# [EXCERPT PROVIDED]

Huh, this is _exactly_ my use case. I have data structures which I grow but
never shrink, and I never move anything out of them. This idiom isn't that
uncommon when writing in functional style...

I incrementally build a complex structure that allows quick access to the
same pieces using different criteria (e.g., access a piece by a unique id,
or look it up by a path, or via a direct pointer held by a related piece,
etc.). All accesses are of (possibly mutable) borrowed pointers that live
as long as the whole thing exist. Then when done I can discard the whole
thing.

Sometimes I have a less-complex structure to which I attach a related
"view" structure. The view holds borrowed pointers to pieces of the
original immutable structure, allowing efficient access in new and
interesting ways. When done I can then discard the view and keep the
original.

So basically, I want something that gives me the freedoms granted to
&'static, but only for as long as the "main" structure provably exists.
Something like &'shadow :-)

I found Rust doesn't like these idioms at all. I some cases, where I was
too tired, performance wasn't an issue, and there was no need to send the
whole thing between tasks, I just used @ pointers. Otherwise, I used RcMut,
though this incurs boilerplate access code and hurts performance for no
"real" reason. In critical cases I may end up using unsafe pointers...

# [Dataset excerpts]
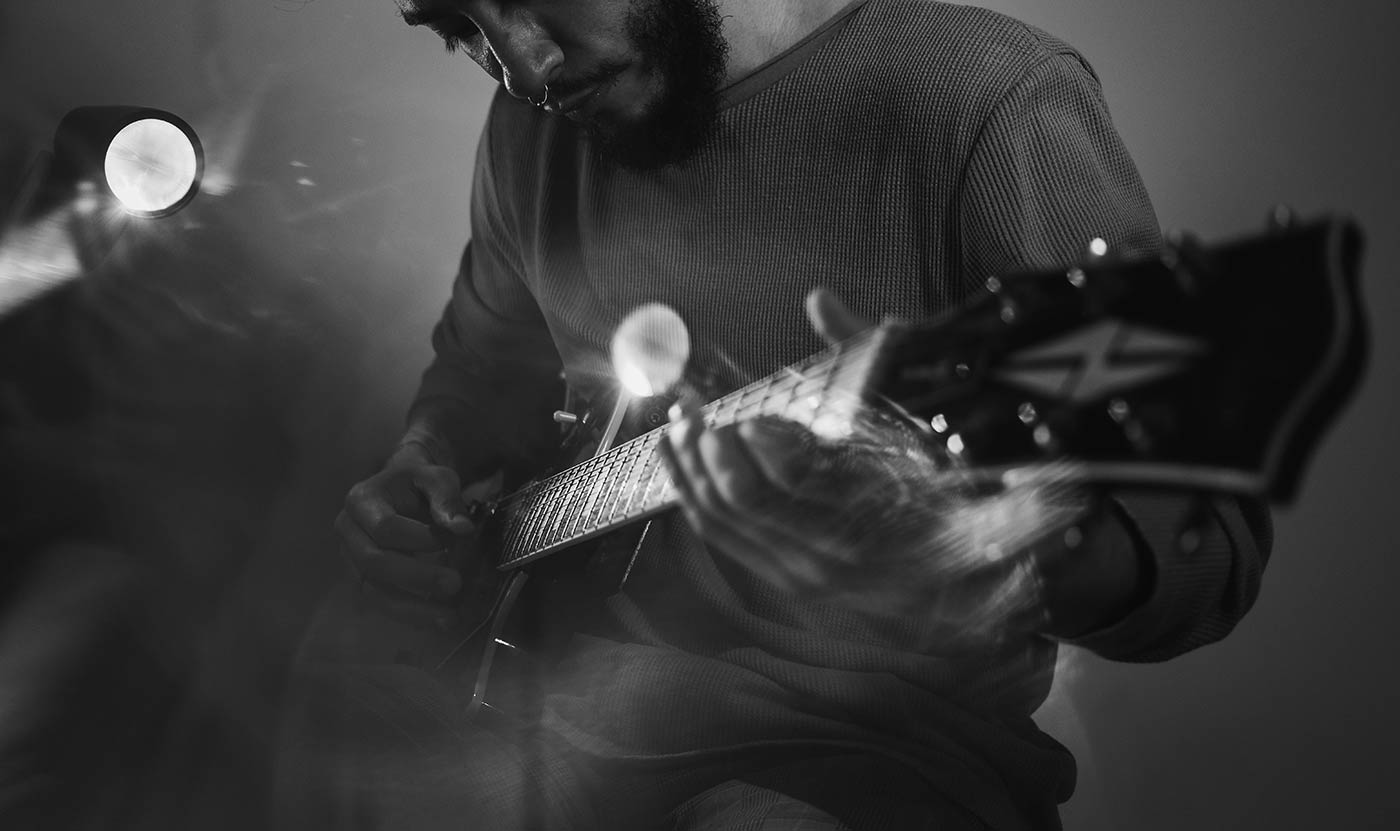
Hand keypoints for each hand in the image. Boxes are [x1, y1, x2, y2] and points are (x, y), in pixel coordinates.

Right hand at [335, 447, 495, 628]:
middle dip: (416, 577)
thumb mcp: (436, 477)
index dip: (417, 539)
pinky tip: (436, 620)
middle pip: (373, 562)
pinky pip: (378, 602)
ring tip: (448, 618)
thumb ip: (447, 498)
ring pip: (372, 590)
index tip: (449, 541)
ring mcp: (350, 558)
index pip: (384, 527)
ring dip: (411, 608)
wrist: (401, 490)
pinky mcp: (360, 579)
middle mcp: (347, 531)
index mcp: (361, 500)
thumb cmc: (418, 483)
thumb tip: (463, 528)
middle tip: (455, 584)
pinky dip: (407, 614)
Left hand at [659, 289, 1071, 642]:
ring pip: (723, 521)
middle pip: (742, 498)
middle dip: (705, 448)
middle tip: (687, 408)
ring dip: (688, 472)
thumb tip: (818, 298)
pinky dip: (694, 499)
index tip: (735, 409)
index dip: (752, 440)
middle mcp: (832, 552)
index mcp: (867, 508)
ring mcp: (805, 574)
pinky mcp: (785, 579)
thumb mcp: (913, 413)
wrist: (964, 567)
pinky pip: (725, 539)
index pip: (788, 477)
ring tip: (675, 428)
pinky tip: (681, 465)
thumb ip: (864, 353)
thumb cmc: (940, 480)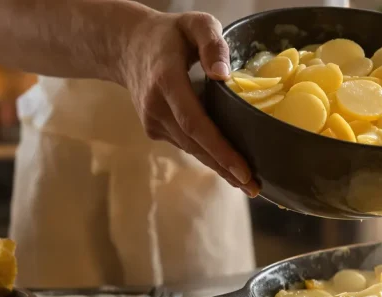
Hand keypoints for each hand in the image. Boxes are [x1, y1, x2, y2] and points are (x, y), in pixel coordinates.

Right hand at [120, 11, 258, 196]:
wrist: (126, 45)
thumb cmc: (170, 34)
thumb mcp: (195, 23)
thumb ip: (213, 43)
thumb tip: (224, 76)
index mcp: (167, 81)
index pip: (195, 123)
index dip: (220, 149)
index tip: (243, 170)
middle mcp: (156, 106)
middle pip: (195, 145)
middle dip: (226, 168)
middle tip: (255, 187)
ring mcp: (152, 120)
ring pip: (191, 149)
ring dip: (219, 167)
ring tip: (248, 183)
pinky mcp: (154, 129)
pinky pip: (185, 144)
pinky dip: (207, 156)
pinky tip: (228, 166)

# [WHAT YOU SHOULD DO]
Carry on the comment about Rust pointer idioms, starting after its last sentence. The records aren't needed for anything here.

# [ANSWER TO THE PROBLEM]
Using a macro - hmm. Interesting and if possible, would be a great
solution. I'm not certain what such a macro would expand to, though. It
would need to be something that would express the concept of "I live only
as long as my container structure" _somehow_, and I thought we established
that can't be done...

Thanks,

Oren.

On Mon, Sep 30, 2013 at 4:26 AM, Steven Blenkinsop <[email protected]>wrote:

> Yeah, I was trying to come up with a design a while ago to allow
> intrastructural borrowed pointers, and basically the effect this had was
> that you could never move anything out of the datastructure since that
> would leave dangling pointers. Which means you could grow the structure but
> never shrink it, which is sort of not good.
>
> Now my thought is about whether it would be possible to make a macro which
> allows you to define a safely encapsulated smart node which ensures that
> any intrastructural references meet certain invariants about where they
> point within the structure, but I haven't developed the idea enough to say
> whether you could make something truly general this way.
>
>
> On Sun, Sep 29, 2013 at 7:28 PM, Steven Fackler 
> <[email protected]>wrote:
>
>> Foo can't really be used safely. Say that we have
>>
>> struct Bar {
>>     baz: BazPartOfBar
>> }
>>
>> struct Foo {
>>     bar: Bar,
>>     baz: &'magic BazPartOfBar
>> }
>>
>> And let's say we add a `self` syntax to allow field initializers to refer
>> to other fields:
>>
>> let foo = Foo {
>>     bar: Bar {
>>         baz: BazPartOfBar
>>     },
>>     baz: &self.bar.baz
>> };
>>
>> We can't really do much with Foo. If we move it, foo.baz is no longer a
>> valid reference, so that can't happen. We could modify foo.bar in this
>> case, but not if Bar were defined as
>>
>> struct Bar {
>>     baz: ~BazPartOfBar
>> }
>>
>> since foo.baz would point to deallocated memory if we replace self.bar or
>> self.bar.baz.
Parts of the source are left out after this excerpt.